【大紀元日本9月16日】中国北京市はこのほど、中国各地の陳情者が寝泊りする、いわゆる「上訪村」(北京市内豊台区)の撤去を決定した。これに対し、米国の国際人権NGO「ヒューマン・ライツ・ウォッチ(HRW)」は6日、北京市政府に対し、撤去決定の取り下げを求めた。この撤去により、合わせて4千人あまりが影響を受けるという。
HRWの報告によると、中国当局は8月末、「上訪村」の滞在者を対象に、9月19日正午までに退去することを命じる通達を下した。補償金の支給や、移転先については、
北京市豊台地区からの退去を命じる広告(HRWより)
全く触れられていなかったという。
同人権団体は、中国当局に対し、この決定を即座に取り下げるよう求めている。北京豊台区の「上訪村」は地方政権の汚職や、自ら受けた迫害などを中央政府に訴えるため、中国各地から集まった陳情者たちが寝泊りする場所であり、現在約4千人あまりが住んでいるという。
香港の中文大学法学部教授マイケル・デイビス氏によると、法律体制が整っていない中国では、民衆が行政府に苦情を訴える「上訪」という昔からの形式が残されてきたという。しかし、実際に中国当局が陳情者の声を聞くかどうかは疑問であり、「上訪制度」はあまり効力がないと分析している。デイビス氏は、「上訪」で問題を解決した陳情者はほとんどいないが、「上訪村」を撤去するのは、陳情者に残されたわずかな権利を剥奪することであり、それは望ましくないとの見解を示した。
ここ数年間、上訴し続けてきた陳恩絹さんは、「陳情者の大半は、数年間、上訴し続けているために経済条件がとても厳しく、旅館などの宿泊施設に泊るのは無理。彼らは上訪村で寝る場所を探すが、見つけられなければ街頭で寝泊りするしかない。そのため、北京の治安や、イメージにはよくない。もし、北京市政府が簡易な宿泊所を造り、家賃を下げれば問題は解決できる。しかし、上訪村を撤去し、その後のことは知らないとなれば、陳情者に大きな影響がある」と話した。

#### [課題]
次の記述(a)~(c)がそれぞれ本文の内容と一致するかどうかを「はい」か「いいえ」で答え、判断の根拠となる本文の語句をそのまま引用してください。
(a)HRWは北京市政府に対し、撤去決定の取り下げを求めた。
(b)デイビス氏は、「上訪」で問題を解決した陳情者が多いと述べた。
(c)通達で示された退去の期限は9月19日正午である。
この後に続く記録は、本文の内容とは関係がありません。

#### [資料情報]
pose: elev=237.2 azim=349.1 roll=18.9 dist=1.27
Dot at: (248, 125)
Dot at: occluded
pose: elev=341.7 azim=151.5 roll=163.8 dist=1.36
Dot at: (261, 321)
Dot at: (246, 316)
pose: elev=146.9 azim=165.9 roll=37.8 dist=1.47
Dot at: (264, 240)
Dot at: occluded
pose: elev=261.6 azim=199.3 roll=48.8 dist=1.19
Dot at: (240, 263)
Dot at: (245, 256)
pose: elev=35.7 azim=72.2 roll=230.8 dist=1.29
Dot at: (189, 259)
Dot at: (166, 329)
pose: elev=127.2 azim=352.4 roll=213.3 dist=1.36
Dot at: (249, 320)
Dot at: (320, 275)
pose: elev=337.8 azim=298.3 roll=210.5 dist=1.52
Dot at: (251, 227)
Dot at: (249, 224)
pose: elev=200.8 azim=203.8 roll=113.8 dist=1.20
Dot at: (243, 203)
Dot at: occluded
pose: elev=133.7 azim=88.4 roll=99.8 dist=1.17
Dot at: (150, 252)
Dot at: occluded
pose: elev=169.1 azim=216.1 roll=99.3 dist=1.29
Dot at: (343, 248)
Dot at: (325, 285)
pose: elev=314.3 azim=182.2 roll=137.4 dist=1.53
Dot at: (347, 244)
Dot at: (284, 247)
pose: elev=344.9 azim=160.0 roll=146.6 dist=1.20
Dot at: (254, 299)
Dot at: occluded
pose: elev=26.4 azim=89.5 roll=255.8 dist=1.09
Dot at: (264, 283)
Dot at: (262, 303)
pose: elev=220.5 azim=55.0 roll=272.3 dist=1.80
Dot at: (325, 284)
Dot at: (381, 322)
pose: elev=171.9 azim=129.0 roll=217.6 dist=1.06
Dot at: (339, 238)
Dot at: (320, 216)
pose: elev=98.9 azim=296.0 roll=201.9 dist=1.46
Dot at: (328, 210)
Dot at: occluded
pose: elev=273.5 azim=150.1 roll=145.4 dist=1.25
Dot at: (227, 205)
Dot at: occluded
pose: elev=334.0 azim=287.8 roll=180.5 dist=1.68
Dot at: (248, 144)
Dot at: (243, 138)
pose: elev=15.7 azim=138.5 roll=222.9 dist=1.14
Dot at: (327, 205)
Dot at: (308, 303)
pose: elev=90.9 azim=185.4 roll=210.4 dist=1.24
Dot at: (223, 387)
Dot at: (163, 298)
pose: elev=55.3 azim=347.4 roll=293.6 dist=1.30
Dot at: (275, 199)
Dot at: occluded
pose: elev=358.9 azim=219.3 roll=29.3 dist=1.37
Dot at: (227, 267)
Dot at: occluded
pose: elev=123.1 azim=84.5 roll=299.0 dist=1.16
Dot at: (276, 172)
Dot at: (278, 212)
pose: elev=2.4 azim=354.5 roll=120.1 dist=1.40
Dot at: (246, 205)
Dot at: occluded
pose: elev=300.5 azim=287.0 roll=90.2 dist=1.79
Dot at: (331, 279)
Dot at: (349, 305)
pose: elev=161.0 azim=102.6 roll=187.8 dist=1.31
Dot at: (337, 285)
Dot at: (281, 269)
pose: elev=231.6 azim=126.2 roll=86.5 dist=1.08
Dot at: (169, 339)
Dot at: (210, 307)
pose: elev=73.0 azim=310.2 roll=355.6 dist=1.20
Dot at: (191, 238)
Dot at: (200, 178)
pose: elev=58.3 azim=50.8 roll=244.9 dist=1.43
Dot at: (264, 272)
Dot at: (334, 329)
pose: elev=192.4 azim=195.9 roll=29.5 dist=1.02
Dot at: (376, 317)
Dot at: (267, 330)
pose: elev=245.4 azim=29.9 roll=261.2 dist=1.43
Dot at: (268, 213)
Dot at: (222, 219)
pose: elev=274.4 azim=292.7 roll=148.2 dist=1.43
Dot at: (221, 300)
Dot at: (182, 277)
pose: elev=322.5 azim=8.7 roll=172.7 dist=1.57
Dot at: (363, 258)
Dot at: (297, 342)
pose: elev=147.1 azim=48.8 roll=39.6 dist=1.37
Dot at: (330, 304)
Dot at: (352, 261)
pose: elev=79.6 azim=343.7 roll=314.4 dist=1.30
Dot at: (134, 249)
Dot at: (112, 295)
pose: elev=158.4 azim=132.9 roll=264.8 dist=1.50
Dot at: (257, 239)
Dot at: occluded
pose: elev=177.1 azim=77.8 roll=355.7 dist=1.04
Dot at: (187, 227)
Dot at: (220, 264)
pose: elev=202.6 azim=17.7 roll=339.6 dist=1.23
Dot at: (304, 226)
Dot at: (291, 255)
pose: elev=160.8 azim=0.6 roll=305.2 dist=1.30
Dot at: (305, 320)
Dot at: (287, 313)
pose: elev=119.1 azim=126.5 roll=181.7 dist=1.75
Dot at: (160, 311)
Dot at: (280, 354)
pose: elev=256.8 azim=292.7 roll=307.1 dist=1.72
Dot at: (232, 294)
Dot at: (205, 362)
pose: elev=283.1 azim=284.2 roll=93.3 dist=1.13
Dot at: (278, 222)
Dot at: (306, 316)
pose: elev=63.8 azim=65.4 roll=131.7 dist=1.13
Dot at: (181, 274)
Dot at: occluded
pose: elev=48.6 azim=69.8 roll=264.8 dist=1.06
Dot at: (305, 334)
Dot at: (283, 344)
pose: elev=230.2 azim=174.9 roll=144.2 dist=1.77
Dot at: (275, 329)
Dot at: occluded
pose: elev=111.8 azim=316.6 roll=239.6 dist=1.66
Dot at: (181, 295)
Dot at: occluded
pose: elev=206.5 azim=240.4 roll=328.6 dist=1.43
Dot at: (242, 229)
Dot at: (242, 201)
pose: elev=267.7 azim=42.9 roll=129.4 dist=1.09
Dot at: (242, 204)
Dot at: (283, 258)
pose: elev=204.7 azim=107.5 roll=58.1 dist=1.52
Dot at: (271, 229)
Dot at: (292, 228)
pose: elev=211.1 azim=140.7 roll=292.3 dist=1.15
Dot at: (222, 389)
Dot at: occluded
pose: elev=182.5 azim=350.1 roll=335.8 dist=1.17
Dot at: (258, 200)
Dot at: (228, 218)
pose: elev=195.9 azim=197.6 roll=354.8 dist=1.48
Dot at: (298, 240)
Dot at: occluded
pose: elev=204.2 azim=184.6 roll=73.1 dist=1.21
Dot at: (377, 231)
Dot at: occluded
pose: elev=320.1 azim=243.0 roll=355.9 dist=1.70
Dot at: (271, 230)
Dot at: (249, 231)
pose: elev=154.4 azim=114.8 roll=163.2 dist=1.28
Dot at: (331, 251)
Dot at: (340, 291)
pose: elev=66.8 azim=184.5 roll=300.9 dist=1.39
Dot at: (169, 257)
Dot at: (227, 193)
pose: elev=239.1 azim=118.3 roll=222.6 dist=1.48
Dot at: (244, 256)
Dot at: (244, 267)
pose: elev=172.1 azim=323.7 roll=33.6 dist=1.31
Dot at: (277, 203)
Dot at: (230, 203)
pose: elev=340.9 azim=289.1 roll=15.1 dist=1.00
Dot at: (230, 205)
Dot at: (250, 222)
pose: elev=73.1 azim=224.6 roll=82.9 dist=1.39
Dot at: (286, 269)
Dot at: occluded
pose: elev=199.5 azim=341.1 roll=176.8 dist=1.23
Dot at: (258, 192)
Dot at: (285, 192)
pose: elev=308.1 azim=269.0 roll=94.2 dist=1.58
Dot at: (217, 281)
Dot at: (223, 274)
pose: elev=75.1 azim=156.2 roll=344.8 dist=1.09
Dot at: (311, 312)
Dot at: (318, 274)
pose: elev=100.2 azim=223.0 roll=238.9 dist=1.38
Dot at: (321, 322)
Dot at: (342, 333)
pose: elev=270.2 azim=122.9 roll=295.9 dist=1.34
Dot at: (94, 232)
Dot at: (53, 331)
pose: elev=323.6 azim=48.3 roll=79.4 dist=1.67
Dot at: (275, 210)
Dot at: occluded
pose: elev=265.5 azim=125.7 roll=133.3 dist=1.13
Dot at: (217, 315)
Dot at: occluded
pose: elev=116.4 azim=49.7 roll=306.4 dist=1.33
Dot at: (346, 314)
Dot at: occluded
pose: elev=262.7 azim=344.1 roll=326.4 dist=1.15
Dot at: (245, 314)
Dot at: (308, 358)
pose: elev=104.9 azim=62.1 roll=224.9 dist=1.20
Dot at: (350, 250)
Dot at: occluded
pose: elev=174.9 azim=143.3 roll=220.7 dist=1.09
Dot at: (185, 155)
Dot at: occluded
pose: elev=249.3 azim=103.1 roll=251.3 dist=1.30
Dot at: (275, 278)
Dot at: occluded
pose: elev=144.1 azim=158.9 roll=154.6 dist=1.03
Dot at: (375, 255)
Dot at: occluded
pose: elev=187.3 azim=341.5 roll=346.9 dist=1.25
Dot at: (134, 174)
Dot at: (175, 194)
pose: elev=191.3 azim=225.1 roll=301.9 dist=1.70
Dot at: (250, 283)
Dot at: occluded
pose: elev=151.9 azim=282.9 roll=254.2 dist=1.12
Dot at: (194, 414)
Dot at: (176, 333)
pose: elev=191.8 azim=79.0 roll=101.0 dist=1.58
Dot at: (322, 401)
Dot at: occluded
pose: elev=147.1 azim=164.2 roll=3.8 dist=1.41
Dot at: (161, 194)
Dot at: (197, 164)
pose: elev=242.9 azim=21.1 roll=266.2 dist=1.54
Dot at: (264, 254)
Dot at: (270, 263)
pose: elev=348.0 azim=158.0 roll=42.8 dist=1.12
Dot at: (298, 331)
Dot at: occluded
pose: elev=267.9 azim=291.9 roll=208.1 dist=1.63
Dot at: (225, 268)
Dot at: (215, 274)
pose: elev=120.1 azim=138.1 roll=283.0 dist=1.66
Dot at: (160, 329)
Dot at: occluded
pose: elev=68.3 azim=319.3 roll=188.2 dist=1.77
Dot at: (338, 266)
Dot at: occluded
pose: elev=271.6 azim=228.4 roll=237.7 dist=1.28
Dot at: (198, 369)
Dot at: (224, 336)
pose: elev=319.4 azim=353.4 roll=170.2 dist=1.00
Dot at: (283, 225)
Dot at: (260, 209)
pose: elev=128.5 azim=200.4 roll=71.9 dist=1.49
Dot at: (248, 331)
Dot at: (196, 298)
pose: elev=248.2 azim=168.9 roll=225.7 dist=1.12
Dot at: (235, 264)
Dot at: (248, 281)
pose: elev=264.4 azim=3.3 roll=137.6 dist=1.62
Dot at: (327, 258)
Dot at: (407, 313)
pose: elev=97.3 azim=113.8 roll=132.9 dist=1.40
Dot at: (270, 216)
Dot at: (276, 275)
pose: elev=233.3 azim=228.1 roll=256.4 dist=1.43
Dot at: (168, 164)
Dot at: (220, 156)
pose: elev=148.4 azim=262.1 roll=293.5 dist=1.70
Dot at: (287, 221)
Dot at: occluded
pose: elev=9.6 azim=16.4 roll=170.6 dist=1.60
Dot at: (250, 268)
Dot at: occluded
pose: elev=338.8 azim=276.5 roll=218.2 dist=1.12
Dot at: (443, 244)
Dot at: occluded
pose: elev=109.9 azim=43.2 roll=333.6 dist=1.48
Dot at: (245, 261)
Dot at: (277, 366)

#### [解答]
(a)はい。「北京市政府に対し、撤去決定の取り下げを求めた」
(b)いいえ。「「上訪」で問題を解決した陳情者はほとんどいない」
(c)はい。「9月19日正午までに退去することを命じる通達を下した」